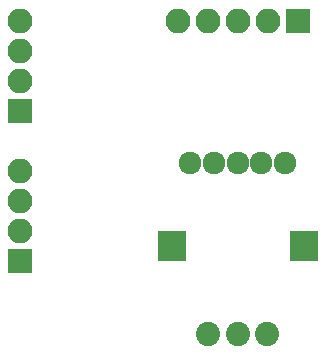
<source format=gbr>
G04 #@! TF.FileFunction,Soldermask,Bot*
%FSLAX46Y46*%
G04 Gerber Fmt 4.6, Leading zero omitted, Abs format (unit mm)*
G04 Created by KiCad (PCBNEW 4.0.7) date Sunday, December 31, 2017 'PMt' 04:59:37 PM*
%MOMM*%
%LPD*%
G01*
G04 APERTURE LIST*
%ADD10C,0.100000*%
%ADD11C,1.924000*%
%ADD12C,2.050000*%
%ADD13R,2.400000X2.500000*%
%ADD14R,2.100000X2.100000*%
%ADD15O,2.100000X2.100000*%
G04 APERTURE END LIST*
D10*
D11*
X132080000Y-67295000D03*
X130080000Y-67295000D03*
X128080000Y-67295000D03*
X134080000Y-67295000D03*
X136080000Y-67295000D03*
D12*
X132080000Y-81795000D03*
X129580000Y-81795000D03*
X134580000Y-81795000D03*
D13*
X126480000Y-74295000D03*
X137680000Y-74295000D03*
D14*
X113665000Y-75565000D03*
D15*
X113665000Y-73025000D03*
X113665000Y-70485000D03*
X113665000Y-67945000D03*
D14*
X113665000Y-62865000D03*
D15*
X113665000Y-60325000D03*
X113665000Y-57785000D03*
X113665000Y-55245000D03*
D14*
X137160000Y-55245000D03*
D15*
X134620000Y-55245000D03*
X132080000Y-55245000D03*
X129540000Y-55245000D03*
X127000000Y-55245000D03*
M02*

</source>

—————

WORK TO COMPLETE = Go through the material above line by line and state how many lines contain "APERTURE". Give only the number.

EXERCISE ANSWER = 2